## DATA RECORDS:
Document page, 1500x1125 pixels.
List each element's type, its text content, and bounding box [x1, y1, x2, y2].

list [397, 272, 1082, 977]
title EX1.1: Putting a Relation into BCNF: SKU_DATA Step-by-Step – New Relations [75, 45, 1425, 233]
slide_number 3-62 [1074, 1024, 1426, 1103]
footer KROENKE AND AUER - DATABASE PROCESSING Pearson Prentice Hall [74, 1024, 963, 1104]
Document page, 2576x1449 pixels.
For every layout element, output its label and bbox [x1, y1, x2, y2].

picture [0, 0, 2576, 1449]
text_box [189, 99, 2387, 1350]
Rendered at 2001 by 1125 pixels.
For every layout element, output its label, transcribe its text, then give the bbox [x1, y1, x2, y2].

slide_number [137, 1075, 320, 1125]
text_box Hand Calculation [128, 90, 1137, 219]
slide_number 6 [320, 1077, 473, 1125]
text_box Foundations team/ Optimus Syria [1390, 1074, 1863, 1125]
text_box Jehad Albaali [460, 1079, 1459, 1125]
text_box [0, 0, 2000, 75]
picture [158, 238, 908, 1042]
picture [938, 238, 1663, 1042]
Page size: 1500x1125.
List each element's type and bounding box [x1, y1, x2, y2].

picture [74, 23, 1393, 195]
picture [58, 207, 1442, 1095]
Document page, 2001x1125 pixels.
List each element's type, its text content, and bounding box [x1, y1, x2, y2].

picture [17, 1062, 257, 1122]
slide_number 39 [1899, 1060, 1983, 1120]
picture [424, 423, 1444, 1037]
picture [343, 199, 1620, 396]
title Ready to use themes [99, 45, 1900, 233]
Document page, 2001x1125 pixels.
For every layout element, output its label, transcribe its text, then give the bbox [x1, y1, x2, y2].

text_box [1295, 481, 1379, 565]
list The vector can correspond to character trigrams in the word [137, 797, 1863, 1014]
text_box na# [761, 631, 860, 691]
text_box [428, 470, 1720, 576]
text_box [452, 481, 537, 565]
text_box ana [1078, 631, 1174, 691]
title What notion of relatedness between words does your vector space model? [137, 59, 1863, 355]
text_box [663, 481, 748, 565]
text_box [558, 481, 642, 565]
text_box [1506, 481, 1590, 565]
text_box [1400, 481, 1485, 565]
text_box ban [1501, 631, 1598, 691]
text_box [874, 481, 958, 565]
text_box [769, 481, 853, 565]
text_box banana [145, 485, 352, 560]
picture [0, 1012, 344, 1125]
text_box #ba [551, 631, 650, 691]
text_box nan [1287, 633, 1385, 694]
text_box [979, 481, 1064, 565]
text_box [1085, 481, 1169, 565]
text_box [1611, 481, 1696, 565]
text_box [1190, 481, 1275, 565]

## REQUIRED ACTION:
Send back each record exactly as it stands.

## ANSWER TO THIS TASK:
Document page, 1500x1125 pixels.
List each element's type, its text content, and bounding box [x1, y1, x2, y2].

list [397, 272, 1082, 977]
title EX1.1: Putting a Relation into BCNF: SKU_DATA Step-by-Step – New Relations [75, 45, 1425, 233]
slide_number 3-62 [1074, 1024, 1426, 1103]
footer KROENKE AND AUER - DATABASE PROCESSING Pearson Prentice Hall [74, 1024, 963, 1104]
Document page, 2576x1449 pixels.
For every layout element, output its label and bbox [x1, y1, x2, y2].

picture [0, 0, 2576, 1449]
text_box [189, 99, 2387, 1350]
Rendered at 2001 by 1125 pixels.
For every layout element, output its label, transcribe its text, then give the bbox [x1, y1, x2, y2].

slide_number [137, 1075, 320, 1125]
text_box Hand Calculation [128, 90, 1137, 219]
slide_number 6 [320, 1077, 473, 1125]
text_box Foundations team/ Optimus Syria [1390, 1074, 1863, 1125]
text_box Jehad Albaali [460, 1079, 1459, 1125]
text_box [0, 0, 2000, 75]
picture [158, 238, 908, 1042]
picture [938, 238, 1663, 1042]
Page size: 1500x1125.
List each element's type and bounding box [x1, y1, x2, y2].

picture [74, 23, 1393, 195]
picture [58, 207, 1442, 1095]
Document page, 2001x1125 pixels.
List each element's type, its text content, and bounding box [x1, y1, x2, y2].

picture [17, 1062, 257, 1122]
slide_number 39 [1899, 1060, 1983, 1120]
picture [424, 423, 1444, 1037]
picture [343, 199, 1620, 396]
title Ready to use themes [99, 45, 1900, 233]
Document page, 2001x1125 pixels.
For every layout element, output its label, transcribe its text, then give the bbox [x1, y1, x2, y2].

text_box [1295, 481, 1379, 565]
list The vector can correspond to character trigrams in the word [137, 797, 1863, 1014]
text_box na# [761, 631, 860, 691]
text_box [428, 470, 1720, 576]
text_box [452, 481, 537, 565]
text_box ana [1078, 631, 1174, 691]
title What notion of relatedness between words does your vector space model? [137, 59, 1863, 355]
text_box [663, 481, 748, 565]
text_box [558, 481, 642, 565]
text_box [1506, 481, 1590, 565]
text_box [1400, 481, 1485, 565]
text_box ban [1501, 631, 1598, 691]
text_box [874, 481, 958, 565]
text_box [769, 481, 853, 565]
text_box banana [145, 485, 352, 560]
picture [0, 1012, 344, 1125]
text_box #ba [551, 631, 650, 691]
text_box nan [1287, 633, 1385, 694]
text_box [979, 481, 1064, 565]
text_box [1085, 481, 1169, 565]
text_box [1611, 481, 1696, 565]
text_box [1190, 481, 1275, 565]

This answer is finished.